Honduras’ Zelaya accepts unity government proposal

SAN JOSE, Costa Rica/ TEGUCIGALPA (Reuters) –  Honduras’ ousted President Manuel Zelaya agreed yesterday to  a power-sharing government as a way out of his country’s  political crisis, but his enemies rejected any deal that puts  him back in the presidency.

Zelaya, who was toppled in a military coup on June 28 and  is in exile in neighboring Nicaragua, backed the proposal for a  government of national reconciliation put forward by the  mediator in talks aimed at ending Honduras’ political crisis.

But his commitment to the compromise solution was cast in  doubt when a close adviser later said Zelaya would exclude any  of the coup plotters from any such government.

“The president can talk about a reconciliation government,  but not one that includes people who took part in the coup,”  Allan Fajardo, a close adviser who is with Zelaya in Nicaragua  told Reuters by telephone. “There can be no coup-mongers.”

Zelaya also said in an interview with a Honduran radio  station that he would return to Honduras in the coming days  despite warnings by the de facto government that he would be  arrested. Costa Rica’s Nobel Peace Prize-winning president, Oscar  Arias, is trying to broker a compromise deal between Zelaya and  interim president Roberto Micheletti, the former speaker of  Congress who replaced him in a June 28 military coup.

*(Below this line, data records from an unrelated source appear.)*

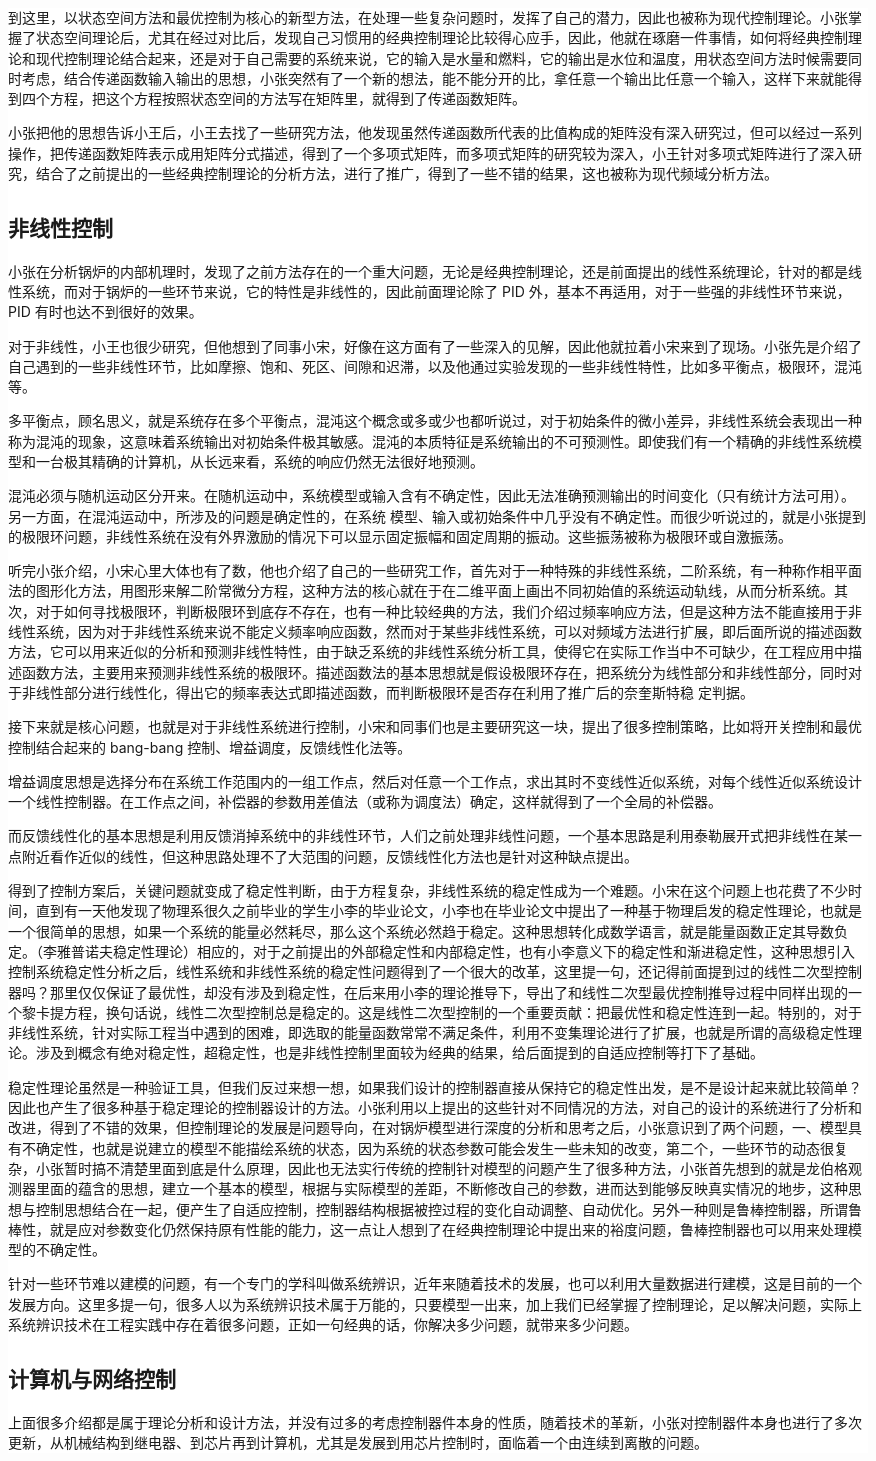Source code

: 到这里，以状态空间方法和最优控制为核心的新型方法，在处理一些复杂问题时，发挥了自己的潜力，因此也被称为现代控制理论。小张掌握了状态空间理论后，尤其在经过对比后，发现自己习惯用的经典控制理论比较得心应手，因此，他就在琢磨一件事情，如何将经典控制理论和现代控制理论结合起来，还是对于自己需要的系统来说，它的输入是水量和燃料，它的输出是水位和温度，用状态空间方法时候需要同时考虑，结合传递函数输入输出的思想，小张突然有了一个新的想法，能不能分开的比，拿任意一个输出比任意一个输入，这样下来就能得到四个方程，把这个方程按照状态空间的方法写在矩阵里，就得到了传递函数矩阵。

小张把他的思想告诉小王后，小王去找了一些研究方法，他发现虽然传递函数所代表的比值构成的矩阵没有深入研究过，但可以经过一系列操作，把传递函数矩阵表示成用矩阵分式描述，得到了一个多项式矩阵，而多项式矩阵的研究较为深入，小王针对多项式矩阵进行了深入研究，结合了之前提出的一些经典控制理论的分析方法，进行了推广，得到了一些不错的结果，这也被称为现代频域分析方法。


## 非线性控制

小张在分析锅炉的内部机理时，发现了之前方法存在的一个重大问题，无论是经典控制理论，还是前面提出的线性系统理论，针对的都是线性系统，而对于锅炉的一些环节来说，它的特性是非线性的，因此前面理论除了 PID 外，基本不再适用，对于一些强的非线性环节来说，PID 有时也达不到很好的效果。

对于非线性，小王也很少研究，但他想到了同事小宋，好像在这方面有了一些深入的见解，因此他就拉着小宋来到了现场。小张先是介绍了自己遇到的一些非线性环节，比如摩擦、饱和、死区、间隙和迟滞，以及他通过实验发现的一些非线性特性，比如多平衡点，极限环，混沌等。

多平衡点，顾名思义，就是系统存在多个平衡点，混沌这个概念或多或少也都听说过，对于初始条件的微小差异，非线性系统会表现出一种称为混沌的现象，这意味着系统输出对初始条件极其敏感。混沌的本质特征是系统输出的不可预测性。即使我们有一个精确的非线性系统模型和一台极其精确的计算机，从长远来看，系统的响应仍然无法很好地预测。

混沌必须与随机运动区分开来。在随机运动中，系统模型或输入含有不确定性，因此无法准确预测输出的时间变化（只有统计方法可用）。另一方面，在混沌运动中，所涉及的问题是确定性的，在系统
模型、输入或初始条件中几乎没有不确定性。而很少听说过的，就是小张提到的极限环问题，非线性系统在没有外界激励的情况下可以显示固定振幅和固定周期的振动。这些振荡被称为极限环或自激振荡。

听完小张介绍，小宋心里大体也有了数，他也介绍了自己的一些研究工作，首先对于一种特殊的非线性系统，二阶系统，有一种称作相平面法的图形化方法，用图形来解二阶常微分方程，这种方法的核心就在于在二维平面上画出不同初始值的系统运动轨线，从而分析系统。其次，对于如何寻找极限环，判断极限环到底存不存在，也有一种比较经典的方法，我们介绍过频率响应方法，但是这种方法不能直接用于非线性系统，因为对于非线性系统来说不能定义频率响应函数，然而对于某些非线性系统，可以对频域方法进行扩展，即后面所说的描述函数方法，它可以用来近似的分析和预测非线性特性，由于缺乏系统的非线性系统分析工具，使得它在实际工作当中不可缺少，在工程应用中描述函数方法，主要用来预测非线性系统的极限环。描述函数法的基本思想就是假设极限环存在，把系统分为线性部分和非线性部分，同时对于非线性部分进行线性化，得出它的频率表达式即描述函数，而判断极限环是否存在利用了推广后的奈奎斯特稳
定判据。

接下来就是核心问题，也就是对于非线性系统进行控制，小宋和同事们也是主要研究这一块，提出了很多控制策略，比如将开关控制和最优控制结合起来的 bang-bang 控制、增益调度，反馈线性化法等。

增益调度思想是选择分布在系统工作范围内的一组工作点，然后对任意一个工作点，求出其时不变线性近似系统，对每个线性近似系统设计一个线性控制器。在工作点之间，补偿器的参数用差值法（或称为调度法）确定，这样就得到了一个全局的补偿器。

而反馈线性化的基本思想是利用反馈消掉系统中的非线性环节，人们之前处理非线性问题，一个基本思路是利用泰勒展开式把非线性在某一点附近看作近似的线性，但这种思路处理不了大范围的问题，反馈线性化方法也是针对这种缺点提出。

得到了控制方案后，关键问题就变成了稳定性判断，由于方程复杂，非线性系统的稳定性成为一个难题。小宋在这个问题上也花费了不少时间，直到有一天他发现了物理系很久之前毕业的学生小李的毕业论文，小李也在毕业论文中提出了一种基于物理启发的稳定性理论，也就是一个很简单的思想，如果一个系统的能量必然耗尽，那么这个系统必然趋于稳定。这种思想转化成数学语言，就是能量函数正定其导数负定。（李雅普诺夫稳定性理论）相应的，对于之前提出的外部稳定性和内部稳定性，也有小李意义下的稳定性和渐进稳定性，这种思想引入控制系统稳定性分析之后，线性系统和非线性系统的稳定性问题得到了一个很大的改革，这里提一句，还记得前面提到过的线性二次型控制器吗？那里仅仅保证了最优性，却没有涉及到稳定性，在后来用小李的理论推导下，导出了和线性二次型最优控制推导过程中同样出现的一个黎卡提方程，换句话说，线性二次型控制总是稳定的。这是线性二次型控制的一个重要贡献：把最优性和稳定性连到一起。特别的，对于非线性系统，针对实际工程当中遇到的困难，即选取的能量函数常常不满足条件，利用不变集理论进行了扩展，也就是所谓的高级稳定性理论。涉及到概念有绝对稳定性，超稳定性，也是非线性控制里面较为经典的结果，给后面提到的自适应控制等打下了基础。

稳定性理论虽然是一种验证工具，但我们反过来想一想，如果我们设计的控制器直接从保持它的稳定性出发，是不是设计起来就比较简单？因此也产生了很多种基于稳定理论的控制器设计的方法。小张利用以上提出的这些针对不同情况的方法，对自己的设计的系统进行了分析和改进，得到了不错的效果，但控制理论的发展是问题导向，在对锅炉模型进行深度的分析和思考之后，小张意识到了两个问题，一、模型具有不确定性，也就是说建立的模型不能描绘系统的状态，因为系统的状态参数可能会发生一些未知的改变，第二个，一些环节的动态很复杂，小张暂时搞不清楚里面到底是什么原理，因此也无法实行传统的控制针对模型的问题产生了很多种方法，小张首先想到的就是龙伯格观测器里面的蕴含的思想，建立一个基本的模型，根据与实际模型的差距，不断修改自己的参数，进而达到能够反映真实情况的地步，这种思想与控制思想结合在一起，便产生了自适应控制，控制器结构根据被控过程的变化自动调整、自动优化。另外一种则是鲁棒控制器，所谓鲁棒性，就是应对参数变化仍然保持原有性能的能力，这一点让人想到了在经典控制理论中提出来的裕度问题，鲁棒控制器也可以用来处理模型的不确定性。

针对一些环节难以建模的问题，有一个专门的学科叫做系统辨识，近年来随着技术的发展，也可以利用大量数据进行建模，这是目前的一个发展方向。这里多提一句，很多人以为系统辨识技术属于万能的，只要模型一出来，加上我们已经掌握了控制理论，足以解决问题，实际上系统辨识技术在工程实践中存在着很多问题，正如一句经典的话，你解决多少问题，就带来多少问题。


## 计算机与网络控制

上面很多介绍都是属于理论分析和设计方法，并没有过多的考虑控制器件本身的性质，随着技术的革新，小张对控制器件本身也进行了多次更新，从机械结构到继电器、到芯片再到计算机，尤其是发展到用芯片控制时，面临着一个由连续到离散的问题。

A new round of talks opened in Costa Rica yesterday with  Arias laying out seven points for discussion, including  Zelaya’s return to power to complete his term ending in January  2010 and the formation of a coalition government with all the  country’s political parties represented.

Arias also proposed an amnesty for any political crimes  committed after the coup and that Zelaya abandon his plans to  hold a referendum on extending presidential terms. But a spokesman for Micheletti’s interim government again  insisted it will not allow Zelaya’s return to power.

“They want the reinstatement of President Zelaya without  any form of negotiation,” Mario Saldana, a spokesman for the  caretaker government, told Reuters, adding that it had rejected  the proposal.

The Honduran army was on maximum alert and boosted its  presence in Zelaya’s home region of Olancho, where about 100 of  his supporters gathered on his ranch, and other places seen as  possible points of return, an army source said. The coup triggered the worst political crisis in Central  America since the end of the Cold War and poses a challenge for  President Barack Obama as he tries to improve US relations  with Latin America.

Zelaya upset Honduras’ business elite and moderates in his  own Liberal party with his leftist policies and rhetoric after  taking office in 2005, allying himself with Venezuela’s  socialist President Hugo Chavez.

The military ousted Zelaya and whisked him out of the  country, accusing him of violating the constitution by trying  to extend presidential term limits.

Zelaya vowed from exile in Nicaragua on Friday to return to  Honduras “one way or another,” regardless of the outcome of the  negotiations. His wife Xiomara Castro told Reuters that Zelaya  had set a deadline for yesterday for a deal in the talks.

Zelaya protesters marched near the airport in the capital  Tegucigalpa yesterday.